CCHS Part of National Effort to Strengthen Coronavirus Vaccine Rollout

February 3, 2021

Five faculty members from The University of Alabama, including one from UA’s College of Community Health Sciences, are part of a research coalition working to strengthen the community’s role and involvement in an equitable COVID-19 vaccine campaign.

Alabama is one of five sites of the CommuniVax initiative – a rapid ethnographic research project examining facilitators and barriers to vaccine uptake in historically underserved communities of color in the United States.

Local research teams will listen to community members and work with them to develop suggestions on how to strengthen COVID-19 vaccine delivery and communication strategies. The coalition will synthesize and disseminate community viewpoints to national stakeholders to develop a more equitable and effective vaccination effort, with an enduring impact on public trust.

The four other sites are: San Diego, California; Southeastern Idaho; Baltimore City, Maryland; and Prince George’s County, Maryland.

The COVID-19 pandemic has disproportionately affected communities of color in the United States. Across the country, COVID-19 infection and mortality rates are highest in non-white groups, particularly, Black, Indigenous and Latino/Latinx populations. The pandemic continues to exacerbate systemic factors that drive long standing health inequities among communities of color. This situation is compounded in states with substantial rural populations like Alabama, by issues of poverty, transportation and shrinking health-care infrastructure.

The forthcoming vaccination efforts can help mitigate COVID-19 transmission and burden, but hard-hit communities must have an active role in the vaccination campaign.

“All the researchers on our local team, and in the larger project, have a strong commitment to community partnership in health promotion,” said Dr. Stephanie McClure, assistant professor of anthropology and CommuniVax Alabama principal investigator. “We believe our efforts to identify the concerns that foster vaccine hesitancy and to engage communities as partners in encouraging vaccine uptake will help bring the current health crisis and its accompanying restrictions on our daily lives to an end more quickly.”

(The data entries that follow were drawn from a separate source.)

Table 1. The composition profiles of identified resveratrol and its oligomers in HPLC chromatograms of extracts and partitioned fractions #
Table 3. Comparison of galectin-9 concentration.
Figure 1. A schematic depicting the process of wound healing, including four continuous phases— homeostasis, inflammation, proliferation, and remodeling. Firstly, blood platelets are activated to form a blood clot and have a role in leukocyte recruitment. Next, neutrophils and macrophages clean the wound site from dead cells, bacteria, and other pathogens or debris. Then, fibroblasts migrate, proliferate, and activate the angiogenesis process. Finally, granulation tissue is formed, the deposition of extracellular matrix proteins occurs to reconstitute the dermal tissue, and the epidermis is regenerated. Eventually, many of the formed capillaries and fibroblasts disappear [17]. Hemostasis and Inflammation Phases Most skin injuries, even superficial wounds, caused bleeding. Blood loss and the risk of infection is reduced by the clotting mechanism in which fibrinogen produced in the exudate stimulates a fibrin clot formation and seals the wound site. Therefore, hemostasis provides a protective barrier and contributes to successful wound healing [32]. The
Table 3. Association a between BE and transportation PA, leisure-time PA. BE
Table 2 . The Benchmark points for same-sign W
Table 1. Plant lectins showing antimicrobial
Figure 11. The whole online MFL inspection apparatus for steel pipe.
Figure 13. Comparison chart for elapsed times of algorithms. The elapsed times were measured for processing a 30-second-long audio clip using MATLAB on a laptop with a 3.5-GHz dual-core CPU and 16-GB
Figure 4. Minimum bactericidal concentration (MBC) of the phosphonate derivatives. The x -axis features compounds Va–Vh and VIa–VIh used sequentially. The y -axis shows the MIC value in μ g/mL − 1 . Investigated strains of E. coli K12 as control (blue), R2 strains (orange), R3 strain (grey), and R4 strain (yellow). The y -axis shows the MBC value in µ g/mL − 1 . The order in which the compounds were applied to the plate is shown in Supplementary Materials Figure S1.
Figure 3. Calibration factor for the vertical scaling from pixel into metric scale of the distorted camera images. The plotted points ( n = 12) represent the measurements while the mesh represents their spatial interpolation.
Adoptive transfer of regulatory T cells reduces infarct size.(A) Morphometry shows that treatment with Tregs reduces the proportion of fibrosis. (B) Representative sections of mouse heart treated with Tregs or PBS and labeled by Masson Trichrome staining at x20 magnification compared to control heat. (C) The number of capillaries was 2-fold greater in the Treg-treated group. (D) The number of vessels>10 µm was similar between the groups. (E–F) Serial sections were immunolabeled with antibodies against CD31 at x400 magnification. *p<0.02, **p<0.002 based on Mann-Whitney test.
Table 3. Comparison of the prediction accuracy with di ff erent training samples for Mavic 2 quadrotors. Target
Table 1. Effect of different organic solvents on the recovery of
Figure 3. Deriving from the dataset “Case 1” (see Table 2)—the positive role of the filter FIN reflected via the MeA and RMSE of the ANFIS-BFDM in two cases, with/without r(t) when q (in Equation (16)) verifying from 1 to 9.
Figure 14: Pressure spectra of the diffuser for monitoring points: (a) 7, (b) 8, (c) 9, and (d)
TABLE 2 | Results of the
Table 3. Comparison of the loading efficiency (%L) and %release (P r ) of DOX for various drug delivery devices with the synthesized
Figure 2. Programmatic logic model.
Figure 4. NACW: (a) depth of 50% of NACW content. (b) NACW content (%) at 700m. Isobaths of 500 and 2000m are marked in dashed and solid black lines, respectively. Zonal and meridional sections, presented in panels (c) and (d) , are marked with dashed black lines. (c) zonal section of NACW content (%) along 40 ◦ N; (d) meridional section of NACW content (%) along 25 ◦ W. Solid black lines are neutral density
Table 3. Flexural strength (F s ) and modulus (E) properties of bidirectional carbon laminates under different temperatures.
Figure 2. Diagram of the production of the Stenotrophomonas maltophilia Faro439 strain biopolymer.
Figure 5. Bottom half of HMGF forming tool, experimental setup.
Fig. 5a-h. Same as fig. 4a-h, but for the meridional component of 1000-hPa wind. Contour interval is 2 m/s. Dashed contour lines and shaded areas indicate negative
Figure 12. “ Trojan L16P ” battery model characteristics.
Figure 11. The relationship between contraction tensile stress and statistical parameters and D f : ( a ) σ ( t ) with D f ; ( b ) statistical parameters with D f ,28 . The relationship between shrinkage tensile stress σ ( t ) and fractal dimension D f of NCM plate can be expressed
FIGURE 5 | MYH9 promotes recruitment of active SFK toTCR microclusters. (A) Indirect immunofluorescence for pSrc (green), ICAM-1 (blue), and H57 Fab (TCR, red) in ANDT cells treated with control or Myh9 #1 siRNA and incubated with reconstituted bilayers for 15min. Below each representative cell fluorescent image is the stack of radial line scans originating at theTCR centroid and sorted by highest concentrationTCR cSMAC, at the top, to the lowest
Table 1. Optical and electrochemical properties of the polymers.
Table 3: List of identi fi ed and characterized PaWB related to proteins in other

Along with McClure, UA researchers involved include Dr. Pamela Payne-Foster, physician and professor of community medicine and population health at CCHS; Dr. Bronwen Lichtenstein, medical sociologist and professor of criminology and criminal justice; Dr. Kathryn Oths, professor emeritus of anthropology; and Dr. Levi Ross, associate professor of health sciences.

An initiative led by the Johns Hopkins Center for Health Security at the Bloomberg School of Public Health and the Texas State University Department of Anthropology, CommuniVax has received a $2 million grant from the Chan Zuckerberg Initiative to fund this research. The two leading institutions will work with the five local research teams, a national expert working group, and a network of national associations representing stakeholders on both sides of vaccination – system operators and beneficiaries.

“By understanding the concerns and desires of people of color and the constraints they experience, and by supporting them to take charge of their hometown’s vaccination responses, this project has the potential to increase vaccination rates and decrease the health, economic and social effects of the pandemic,” said Dr. Monica Schoch-Spana, medical anthropologist and senior scholar at the Johns Hopkins Center for Health Security.